Saturday, October 1, 2011

Helen of Sparta - What Homer's Helen Tells Us About Sparta

Raphael Sealey in his study Women and Law in Classical Greece (Chapel Hill: 1990) makes a strong case that the marriage customs and status of women as portrayed in the works of Homer are incompatible with customs in classical Athens. He argues that: “The Athenian and Homeric concepts of marriage are so markedly different that one cannot have developed from the other.” (p. 126)
 
Sealey furthermore argues that the depiction of Helen in both the Iliad and the Odyssey is not the evil, vain, greedy and sex-crazed Helen of Athenian theater but a dignified princess/queen and a wise woman. In the Iliad, Priam honors her, calling her “dear child,” while Hektor, the paragon of Homeric virtue, shows her courtesy and respect. Most important, Menelaos takes her back to be his Queen. In the Odyssey, Helen is depicted in Sparta apparently enjoying the respect of the entire population and providing wise advice to her husband. It is striking that such a portrayal of Helen is consistent with Spartan tradition, where Helen was honored alongside Menelaos, temples were built to her and an annual holiday was celebrated in her honor.
 
One particularly intriguing aspect of the Helen portrayed by Homer in the Odyssey is that she, like Gorgo, is shown to be cleverer than the men around her! She is the first to recognize Telemachos (Odyssey 4:138:32), and it is Helen who deciphers the significance of an eagle carrying a goose (Odyssey 15:160:78).
 
This begs the question if Homeric traditions with respect to women had a stronger influence on Sparta, particularly Archaic and pre-revolutionary Sparta, than they did on Athens. Is it possible that Doric traditions generally owed more to the world described in the works of Homer than did Ionian traditions? Admittedly, we do not know just what society the Iliad and Odyssey actually describe and many argue that the world of Homer, like Homer himself, is completely fictional. Yet repeatedly, archeological evidence has come to light that verifies elements of the great epics previously dismissed as “fiction” (e.g. helmets with boars tusks).
 
We know that women in Sparta enjoyed exceptional freedom and status compared, particularly, to women in Athens. While this difference is traditionally attributed to the laws of Lycurgus, it is unreasonable to presume that something as fundamental as attitudes toward women would change over night.
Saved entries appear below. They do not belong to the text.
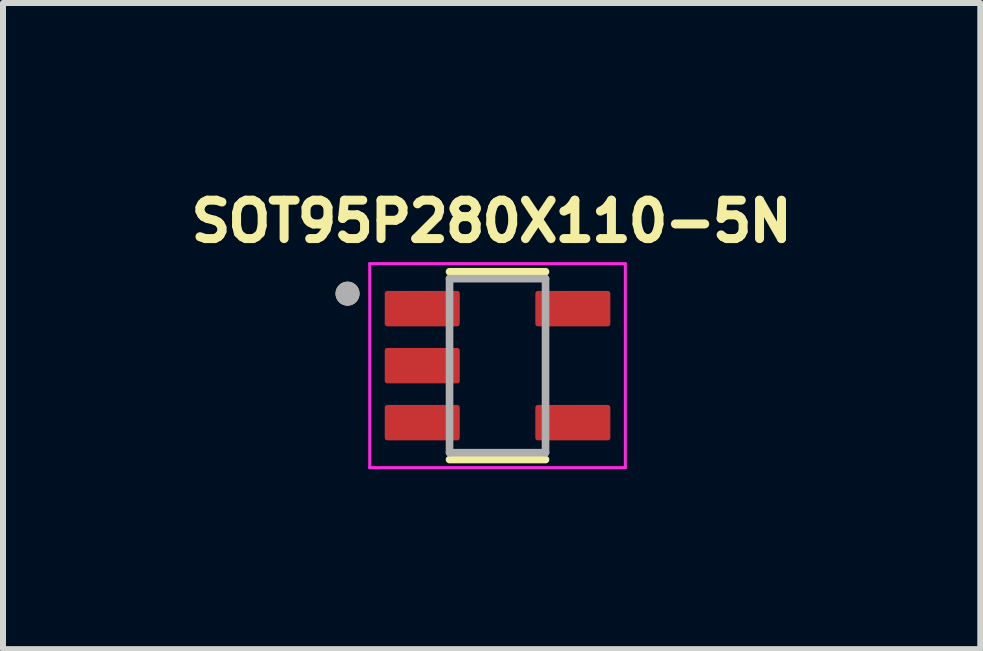
<source format=kicad_pcb>
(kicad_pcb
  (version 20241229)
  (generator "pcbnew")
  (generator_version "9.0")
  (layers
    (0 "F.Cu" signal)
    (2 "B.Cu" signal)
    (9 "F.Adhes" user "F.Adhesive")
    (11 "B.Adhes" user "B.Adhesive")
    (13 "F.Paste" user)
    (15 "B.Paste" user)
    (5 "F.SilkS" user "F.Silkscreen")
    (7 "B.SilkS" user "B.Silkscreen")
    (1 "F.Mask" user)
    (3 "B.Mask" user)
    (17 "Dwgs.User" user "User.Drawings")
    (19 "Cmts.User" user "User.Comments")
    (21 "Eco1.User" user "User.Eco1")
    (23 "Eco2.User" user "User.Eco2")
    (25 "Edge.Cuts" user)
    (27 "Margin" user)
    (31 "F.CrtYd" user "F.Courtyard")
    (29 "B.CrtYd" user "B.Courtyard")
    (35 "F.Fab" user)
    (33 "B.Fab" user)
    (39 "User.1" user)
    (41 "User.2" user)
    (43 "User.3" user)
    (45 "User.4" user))
  (footprint "SOT95P280X110-5N"
    (layer "F.Cu")
    (at 5.242 3.044)
    (property "Reference" "SOT95P280X110-5N" (at -0.098 -2.406 0) (layer "F.SilkS") (effects (font (size 0.64 0.64) (thickness 0.15))))
    (attr smd)
    (fp_line (start -0.8 -1.565) (end 0.8 -1.565) (stroke (width 0.127) (type solid)) (layer "F.SilkS"))
    (fp_line (start -0.8 1.565) (end 0.8 1.565) (stroke (width 0.127) (type solid)) (layer "F.SilkS"))
    (fp_circle (center -2.5 -1.2) (end -2.4 -1.2) (stroke (width 0.2) (type solid)) (fill no) (layer "F.SilkS"))
    (fp_line (start -2.13 -1.7) (end 2.13 -1.7) (stroke (width 0.05) (type solid)) (layer "F.CrtYd"))
    (fp_line (start -2.13 1.7) (end -2.13 -1.7) (stroke (width 0.05) (type solid)) (layer "F.CrtYd"))
    (fp_line (start 2.13 -1.7) (end 2.13 1.7) (stroke (width 0.05) (type solid)) (layer "F.CrtYd"))
    (fp_line (start 2.13 1.7) (end -2.13 1.7) (stroke (width 0.05) (type solid)) (layer "F.CrtYd"))
    (fp_line (start -0.8 -1.45) (end 0.8 -1.45) (stroke (width 0.127) (type solid)) (layer "F.Fab"))
    (fp_line (start -0.8 1.45) (end -0.8 -1.45) (stroke (width 0.127) (type solid)) (layer "F.Fab"))
    (fp_line (start 0.8 -1.45) (end 0.8 1.45) (stroke (width 0.127) (type solid)) (layer "F.Fab"))
    (fp_line (start 0.8 1.45) (end -0.8 1.45) (stroke (width 0.127) (type solid)) (layer "F.Fab"))
    (fp_circle (center -2.5 -1.2) (end -2.4 -1.2) (stroke (width 0.2) (type solid)) (fill no) (layer "F.Fab"))
    (pad "1" smd roundrect (at -1.255 -0.95) (size 1.25 0.59) (layers "F.Cu" "F.Mask" "F.Paste") (roundrect_rratio 0.07))
    (pad "2" smd roundrect (at -1.255 0) (size 1.25 0.59) (layers "F.Cu" "F.Mask" "F.Paste") (roundrect_rratio 0.07))
    (pad "3" smd roundrect (at -1.255 0.95) (size 1.25 0.59) (layers "F.Cu" "F.Mask" "F.Paste") (roundrect_rratio 0.07))
    (pad "4" smd roundrect (at 1.255 0.95) (size 1.25 0.59) (layers "F.Cu" "F.Mask" "F.Paste") (roundrect_rratio 0.07))
    (pad "5" smd roundrect (at 1.255 -0.95) (size 1.25 0.59) (layers "F.Cu" "F.Mask" "F.Paste") (roundrect_rratio 0.07)))
  (gr_rect
    (start -3 -3)
    (end 13.288 7.769)
    (stroke (width 0.1) (type default))
    (fill no)
    (layer "Edge.Cuts")))
</source>
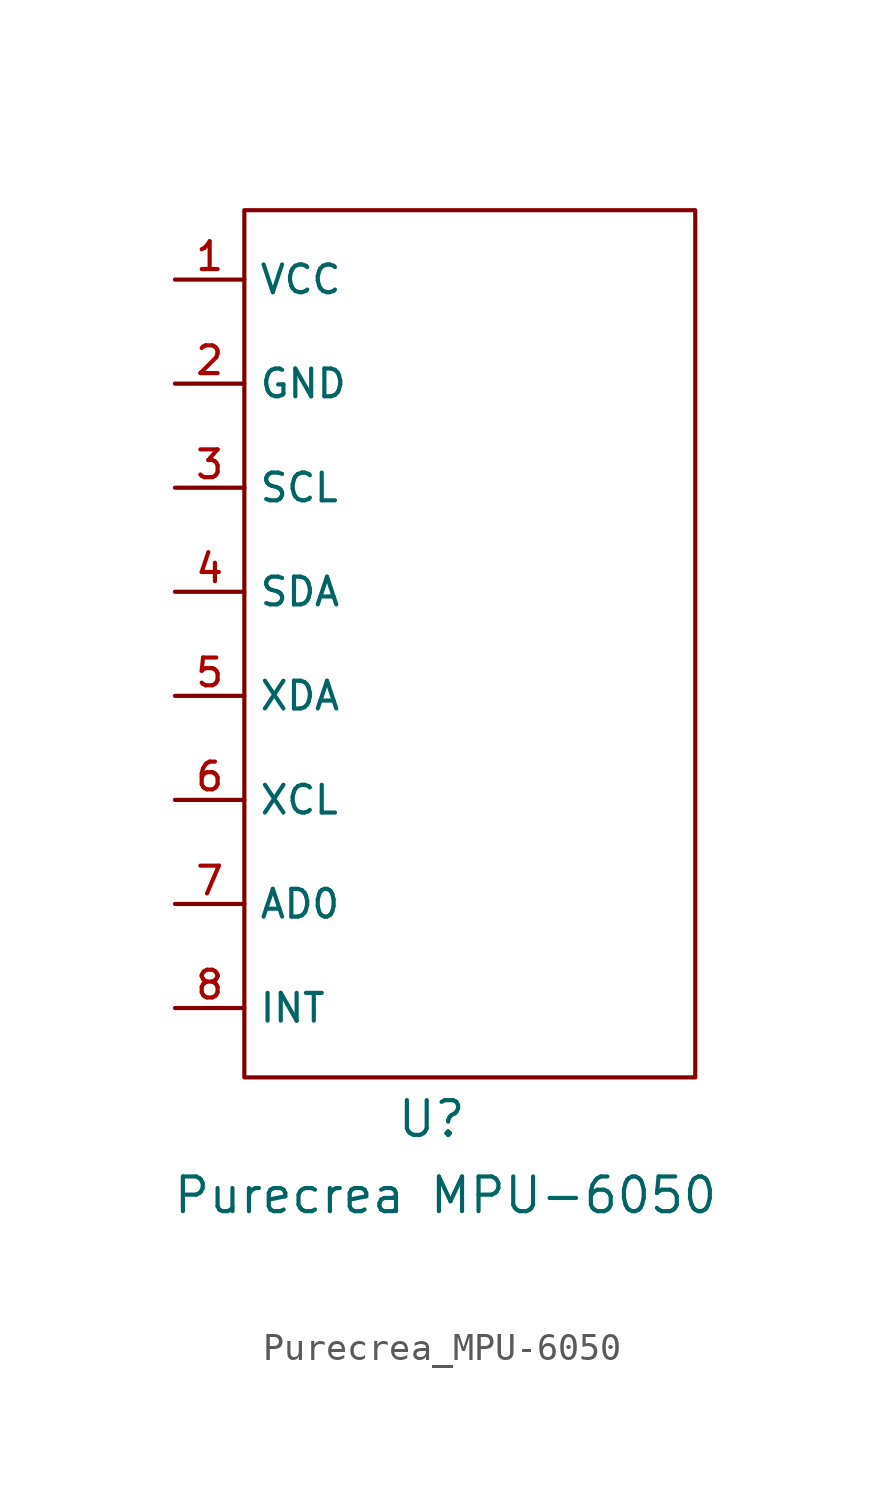
<source format=kicad_sym>
(kicad_symbol_lib
  (version 20241209)
  (generator "kicad_symbol_editor")
  (generator_version "9.0")
  (symbol "Purecrea_MPU-6050"
    (property "Reference" "U"
      (at 6.858 -35.814 0)
      (effects (font (size 1.27 1.27))))
    (property "Value" "Purecrea MPU-6050"
      (at 7.366 -38.608 0)
      (effects (font (size 1.27 1.27))))
    (symbol "Purecrea_MPU-6050_0_1"
      (rectangle (start 0 -2.54) (end 16.51 -34.29) (stroke (width 0) (type default)) (fill (type none))))
    (symbol "Purecrea_MPU-6050_1_0"
      (pin bidirectional line (at -2.54 -5.08 0) (length 2.54) (name "VCC" (effects (font (size 1.016 1.016)))) (number "1" (effects (font (size 1.016 1.016)))))
      (pin bidirectional line (at -2.54 -8.89 0) (length 2.54) (name "GND" (effects (font (size 1.016 1.016)))) (number "2" (effects (font (size 1.016 1.016)))))
      (pin bidirectional line (at -2.54 -12.7 0) (length 2.54) (name "SCL" (effects (font (size 1.016 1.016)))) (number "3" (effects (font (size 1.016 1.016)))))
      (pin bidirectional line (at -2.54 -16.51 0) (length 2.54) (name "SDA" (effects (font (size 1.016 1.016)))) (number "4" (effects (font (size 1.016 1.016)))))
      (pin bidirectional line (at -2.54 -20.32 0) (length 2.54) (name "XDA" (effects (font (size 1.016 1.016)))) (number "5" (effects (font (size 1.016 1.016)))))
      (pin bidirectional line (at -2.54 -24.13 0) (length 2.54) (name "XCL" (effects (font (size 1.016 1.016)))) (number "6" (effects (font (size 1.016 1.016)))))
      (pin bidirectional line (at -2.54 -27.94 0) (length 2.54) (name "AD0" (effects (font (size 1.016 1.016)))) (number "7" (effects (font (size 1.016 1.016)))))
      (pin bidirectional line (at -2.54 -31.75 0) (length 2.54) (name "INT" (effects (font (size 1.016 1.016)))) (number "8" (effects (font (size 1.016 1.016))))))))
</source>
It is far more likely that women in Sparta already enjoyed higher status and that the revolution in Sparta that followed the First Messenian War only codified, institutionalized and developed to new levels pre-existing tendencies. The fact that Cretan women, Achaian women and women in Gortyn also had notably more freedom and status than women in classical Athens is further evidence that at least in Doric societies there was a wider, pre-classical tradition which contrasted sharply to the misogynous practices and laws of classical Athens.
 
It would be interesting to know if Doric traditions differed markedly to Ionic traditions in other spheres as well – and equally intriguing to investigate to what extent (if any) Ionic traditions were influenced by Asiatic customs. Is it possible that Athenian misogyny had more to do with the influence of the East – of Babylon and Persia – than with the roots of Greek civilization? Was Sparta’s comparatively greater respect for women perhaps more genuinely “Greek/Hellenic”?